Overall, I’d suggest trying to gradually move our code closer to the retinanet and yolo3 papers, since they get great results so we know it should work!

3 Likes

Thanks for the additional ideas! I’m definitely planning to implement more stuff from retinanet and yolov3 and learn about FPNs so will keep posting with updates.

Now that we have working P-R curves and APs to benchmark and do more in-depth diagnostics per class and per image, it’ll be easier to evaluate if and how these changes help performance.

For example, I’ve been testing custom heads like using 7x7 grid cell (for more smaller anchor boxes) and different k combos to get better bbox localization and reduce False Positive rate. Haven’t been able to break our baseline mAP of 30% yet but this helps us investigate the model performance more granularly with sample images:

Or as class APs compared to baseline:

I’ve updated my gist with a lot of refactoring and computation speedup (much thanks to @sgugger for the prediction masking idea: got me from ~40mins -> 1-2mins to compute everything!). Also cleaned up the “model investigation” functions so they’re more obvious to view and use.

UPDATE:

I used these mAP metric functions to evaluate my coconut tree detector:

image
Looking pretty great! Average Precision of 74.9%

Out of curiosity, I plotted Precision and Recall on separate y-axes with the prediction confidence threshold on x-axis to visualize the P-R tradeoff as you move the confidence threshold up or down:

image

md_thres=0.4 seems like the best balance with ~80% on both precision and recall. Let’s visualize that performance on a few images:

Our detector caught every TP in these 3 images. In the last image, you could make a good argument (looking at the raw image) that the 1 FP is actually a TP that was missed by human annotators.

7 Likes

I also spent some time struggling trying to master mAP concept and spent some hours analyzing the official PASCAL VOC code.

I created one repository that provides easy-to-use functions implementing the same metrics mentioned in this article (Average Precision and mAP). The results were carefully compared against the official implementations and they are exactly the same.

If anyone wants to use, here it is: https://github.com/rafaelpadilla/Object-Detection-Metrics

5 Likes

Do you calculate mAP after non-max suppression or before? As this would greatly affect the numbers of TP/FP that are used to calculated precision/recall values.

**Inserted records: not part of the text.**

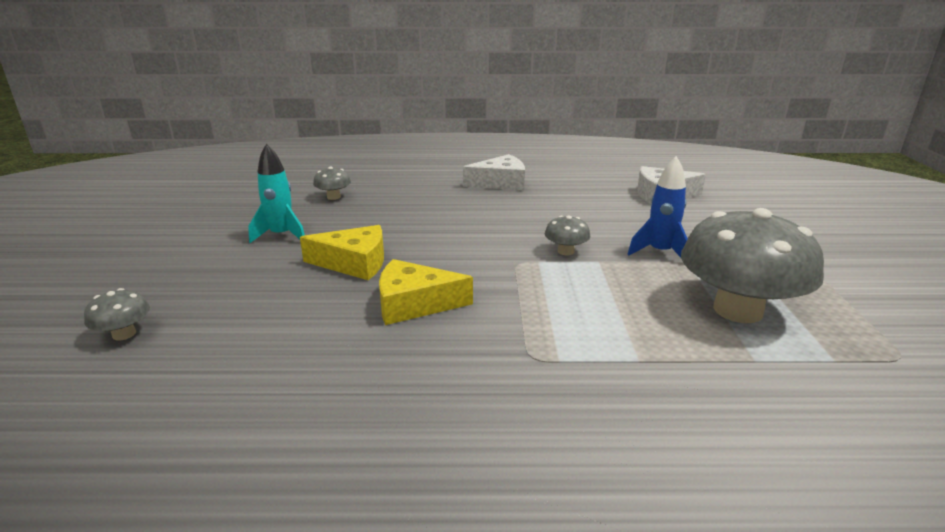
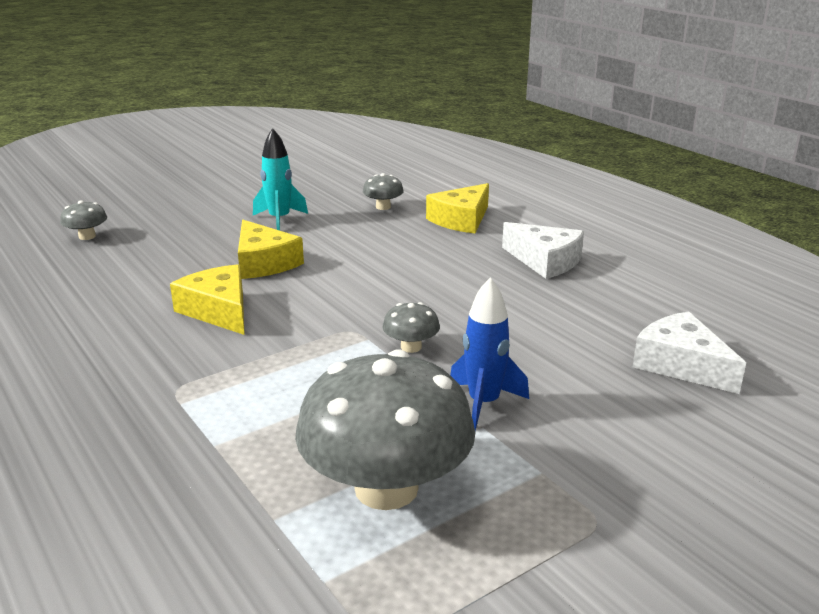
camera: 55 degrees right, 0 degrees up
none -> yellow cheese [426,183,489,233]

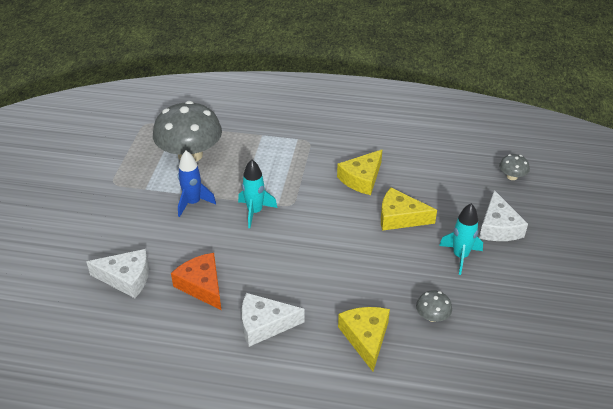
camera: 135 degrees right, 15 degrees up
yellow cheese [170,264,245,335] -> yellow cheese turned 120 degrees clockwise [337,149,383,195]
grey mushroom [382,302,440,353] -> turquoise rocket [238,159,278,228]
none -> orange cheese [171,253,221,310]
none -> white cheese [479,190,528,241]

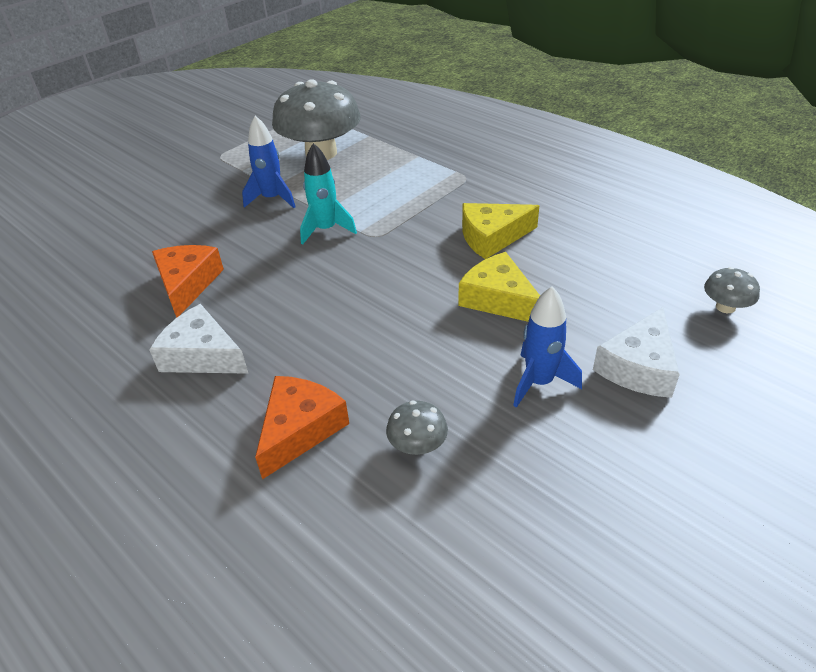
camera: 35 degrees right, 0 degrees up
white cheese [86,249,149,298] -> none
yellow cheese [338,307,390,371] -> orange cheese [255,376,349,480]
turquoise rocket [439,203,483,275] -> blue rocket [513,286,582,408]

Thanks. This is another simple explanation,

I’ve read @daveluo and @sgugger’s notebooks thoroughly, and I was very surprised to see that they calculated AP by varying the predicted-class-confidence threshold. Why does that work? I can’t find any references to that method in any of the resources. It was my understanding that we had to set the class confidence threshold to around zero, including many false positives but not affecting the overall score very much (because they come in at the tail).

Here’s the image of a PR curve that Dave used above, but I’ve included the text in the article directly above it. It seems to me that this says we need to relax the class confidence threshold to near-zero to calculate mAP:

I realized that the code those gents wrote does exactly what I thought it should, but in reverse! The “textbook” method of sorting preds by conf desc to build the PR curve starts by basically finding the left-most point on the PR curve, but the method in the notebook starts by finding the right-most point.